**What you will do:** Looking at the records below, state how many lines include the string "anchor" and add nothing further.

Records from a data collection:
————
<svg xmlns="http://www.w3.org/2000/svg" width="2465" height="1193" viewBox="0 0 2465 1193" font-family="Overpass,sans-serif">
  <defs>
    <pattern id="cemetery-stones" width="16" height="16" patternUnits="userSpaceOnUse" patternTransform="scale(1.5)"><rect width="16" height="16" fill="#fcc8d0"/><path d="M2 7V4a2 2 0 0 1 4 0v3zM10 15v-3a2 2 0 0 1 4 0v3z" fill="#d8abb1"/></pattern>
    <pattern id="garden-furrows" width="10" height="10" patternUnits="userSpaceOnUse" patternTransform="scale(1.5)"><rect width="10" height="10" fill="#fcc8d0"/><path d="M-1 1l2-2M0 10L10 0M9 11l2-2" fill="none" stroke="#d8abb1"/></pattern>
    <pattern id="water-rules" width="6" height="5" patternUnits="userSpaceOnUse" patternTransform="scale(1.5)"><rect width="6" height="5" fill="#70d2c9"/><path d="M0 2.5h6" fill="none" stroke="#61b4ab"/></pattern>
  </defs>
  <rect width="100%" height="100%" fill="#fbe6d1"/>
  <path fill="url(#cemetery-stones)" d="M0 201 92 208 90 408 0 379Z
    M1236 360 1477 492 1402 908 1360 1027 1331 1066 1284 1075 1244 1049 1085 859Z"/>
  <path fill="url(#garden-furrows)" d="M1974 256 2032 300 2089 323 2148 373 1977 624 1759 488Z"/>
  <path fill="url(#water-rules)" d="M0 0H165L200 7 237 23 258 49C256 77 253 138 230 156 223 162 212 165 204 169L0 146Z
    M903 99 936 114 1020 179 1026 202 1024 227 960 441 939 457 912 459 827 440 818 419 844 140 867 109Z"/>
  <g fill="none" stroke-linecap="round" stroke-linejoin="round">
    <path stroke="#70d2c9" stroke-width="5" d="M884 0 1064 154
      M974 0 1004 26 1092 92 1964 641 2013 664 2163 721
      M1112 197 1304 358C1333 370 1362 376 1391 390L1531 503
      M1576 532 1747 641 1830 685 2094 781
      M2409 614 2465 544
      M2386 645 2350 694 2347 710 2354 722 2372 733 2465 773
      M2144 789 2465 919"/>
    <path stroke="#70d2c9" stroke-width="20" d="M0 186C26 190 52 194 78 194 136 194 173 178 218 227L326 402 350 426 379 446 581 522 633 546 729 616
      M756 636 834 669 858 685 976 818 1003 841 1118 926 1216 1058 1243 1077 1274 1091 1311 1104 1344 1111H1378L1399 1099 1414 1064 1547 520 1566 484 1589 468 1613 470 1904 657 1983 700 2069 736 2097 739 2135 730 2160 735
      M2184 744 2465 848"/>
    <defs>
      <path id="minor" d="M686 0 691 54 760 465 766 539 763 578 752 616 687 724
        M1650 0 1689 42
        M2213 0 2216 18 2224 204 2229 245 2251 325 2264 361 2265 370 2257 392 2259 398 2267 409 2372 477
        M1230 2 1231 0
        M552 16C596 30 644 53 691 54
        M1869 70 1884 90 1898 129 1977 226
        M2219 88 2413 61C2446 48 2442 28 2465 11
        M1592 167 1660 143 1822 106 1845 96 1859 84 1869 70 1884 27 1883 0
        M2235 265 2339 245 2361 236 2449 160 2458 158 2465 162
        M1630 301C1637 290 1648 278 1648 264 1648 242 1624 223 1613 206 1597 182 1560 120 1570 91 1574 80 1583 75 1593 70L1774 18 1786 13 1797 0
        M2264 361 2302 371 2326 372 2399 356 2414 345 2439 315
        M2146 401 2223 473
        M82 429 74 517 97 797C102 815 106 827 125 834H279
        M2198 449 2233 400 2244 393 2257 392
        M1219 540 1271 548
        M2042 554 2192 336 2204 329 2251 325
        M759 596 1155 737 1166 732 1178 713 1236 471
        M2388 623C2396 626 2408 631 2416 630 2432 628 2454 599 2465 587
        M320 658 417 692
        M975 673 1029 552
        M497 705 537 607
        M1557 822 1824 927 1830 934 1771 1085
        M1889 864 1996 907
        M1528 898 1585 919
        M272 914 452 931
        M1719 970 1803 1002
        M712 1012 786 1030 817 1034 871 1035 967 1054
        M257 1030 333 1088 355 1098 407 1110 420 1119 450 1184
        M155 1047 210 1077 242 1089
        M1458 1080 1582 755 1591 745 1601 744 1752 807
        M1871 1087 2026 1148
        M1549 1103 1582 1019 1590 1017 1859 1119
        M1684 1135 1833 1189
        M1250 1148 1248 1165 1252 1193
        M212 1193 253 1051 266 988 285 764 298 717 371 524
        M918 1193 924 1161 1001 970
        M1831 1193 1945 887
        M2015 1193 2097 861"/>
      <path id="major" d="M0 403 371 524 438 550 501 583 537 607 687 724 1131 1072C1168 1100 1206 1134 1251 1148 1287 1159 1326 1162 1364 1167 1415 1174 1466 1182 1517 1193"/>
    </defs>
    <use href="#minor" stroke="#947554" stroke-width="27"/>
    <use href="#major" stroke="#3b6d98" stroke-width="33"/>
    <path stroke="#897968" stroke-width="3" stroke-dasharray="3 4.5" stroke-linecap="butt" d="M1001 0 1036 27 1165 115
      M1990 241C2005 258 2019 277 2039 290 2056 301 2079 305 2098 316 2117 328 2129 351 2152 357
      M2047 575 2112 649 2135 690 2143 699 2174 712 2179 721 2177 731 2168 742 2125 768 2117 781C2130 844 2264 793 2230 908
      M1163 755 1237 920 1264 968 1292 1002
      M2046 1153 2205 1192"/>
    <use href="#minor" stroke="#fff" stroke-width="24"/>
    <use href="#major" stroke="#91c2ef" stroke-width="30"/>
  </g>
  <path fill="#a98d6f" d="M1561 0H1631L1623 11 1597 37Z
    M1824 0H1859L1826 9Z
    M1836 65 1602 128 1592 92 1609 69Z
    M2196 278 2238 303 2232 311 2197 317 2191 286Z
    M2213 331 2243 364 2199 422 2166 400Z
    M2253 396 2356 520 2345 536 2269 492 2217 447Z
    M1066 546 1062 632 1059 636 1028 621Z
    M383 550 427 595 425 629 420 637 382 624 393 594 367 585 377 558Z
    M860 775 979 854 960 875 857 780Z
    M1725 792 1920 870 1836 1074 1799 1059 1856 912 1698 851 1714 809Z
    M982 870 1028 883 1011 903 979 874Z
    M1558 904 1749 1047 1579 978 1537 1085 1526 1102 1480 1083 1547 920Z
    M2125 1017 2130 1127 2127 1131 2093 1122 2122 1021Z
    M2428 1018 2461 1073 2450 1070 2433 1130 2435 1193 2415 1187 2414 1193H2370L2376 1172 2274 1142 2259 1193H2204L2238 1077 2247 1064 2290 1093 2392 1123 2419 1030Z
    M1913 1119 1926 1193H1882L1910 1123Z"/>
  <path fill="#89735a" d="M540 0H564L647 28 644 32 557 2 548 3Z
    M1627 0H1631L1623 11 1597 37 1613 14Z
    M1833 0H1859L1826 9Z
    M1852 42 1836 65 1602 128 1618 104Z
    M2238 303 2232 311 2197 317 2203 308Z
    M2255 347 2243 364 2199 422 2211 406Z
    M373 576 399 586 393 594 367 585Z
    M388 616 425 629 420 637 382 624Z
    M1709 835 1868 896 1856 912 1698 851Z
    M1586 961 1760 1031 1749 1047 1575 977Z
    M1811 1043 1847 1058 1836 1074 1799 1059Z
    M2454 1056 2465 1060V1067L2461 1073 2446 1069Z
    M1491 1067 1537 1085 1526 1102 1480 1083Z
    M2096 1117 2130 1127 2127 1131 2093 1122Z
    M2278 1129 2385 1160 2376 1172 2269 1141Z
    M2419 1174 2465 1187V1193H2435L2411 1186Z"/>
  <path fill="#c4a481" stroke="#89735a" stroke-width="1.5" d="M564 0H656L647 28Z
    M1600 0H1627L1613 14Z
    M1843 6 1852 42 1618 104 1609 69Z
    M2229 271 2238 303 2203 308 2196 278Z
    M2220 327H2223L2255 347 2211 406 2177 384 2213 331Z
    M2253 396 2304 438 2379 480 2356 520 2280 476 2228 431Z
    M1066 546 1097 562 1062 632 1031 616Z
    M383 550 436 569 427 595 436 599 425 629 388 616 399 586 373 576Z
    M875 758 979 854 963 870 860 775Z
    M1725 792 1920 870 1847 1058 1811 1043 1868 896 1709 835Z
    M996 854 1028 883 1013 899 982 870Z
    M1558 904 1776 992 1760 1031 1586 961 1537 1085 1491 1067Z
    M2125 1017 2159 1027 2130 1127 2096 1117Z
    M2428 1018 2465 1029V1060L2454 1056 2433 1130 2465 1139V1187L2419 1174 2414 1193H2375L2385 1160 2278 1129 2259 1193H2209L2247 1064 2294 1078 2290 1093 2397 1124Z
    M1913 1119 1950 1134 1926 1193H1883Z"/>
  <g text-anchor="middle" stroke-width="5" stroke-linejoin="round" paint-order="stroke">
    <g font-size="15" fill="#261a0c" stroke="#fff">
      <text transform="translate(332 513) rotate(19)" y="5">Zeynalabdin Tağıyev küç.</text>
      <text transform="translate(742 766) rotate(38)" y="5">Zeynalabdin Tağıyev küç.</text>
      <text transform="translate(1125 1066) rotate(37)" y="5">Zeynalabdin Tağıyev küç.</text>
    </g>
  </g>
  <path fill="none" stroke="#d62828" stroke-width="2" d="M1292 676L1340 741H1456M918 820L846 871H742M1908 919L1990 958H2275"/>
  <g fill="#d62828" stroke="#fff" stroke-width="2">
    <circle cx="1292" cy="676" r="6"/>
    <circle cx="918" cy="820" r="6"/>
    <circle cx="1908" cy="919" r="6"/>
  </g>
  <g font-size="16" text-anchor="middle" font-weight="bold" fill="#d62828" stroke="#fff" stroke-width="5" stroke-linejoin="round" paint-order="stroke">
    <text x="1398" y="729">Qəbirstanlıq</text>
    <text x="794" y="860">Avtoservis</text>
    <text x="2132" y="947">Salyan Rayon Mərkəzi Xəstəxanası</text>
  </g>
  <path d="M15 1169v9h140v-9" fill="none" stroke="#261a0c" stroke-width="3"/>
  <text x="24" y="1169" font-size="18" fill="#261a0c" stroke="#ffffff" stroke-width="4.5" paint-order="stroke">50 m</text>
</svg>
————
**Exercise result:** 2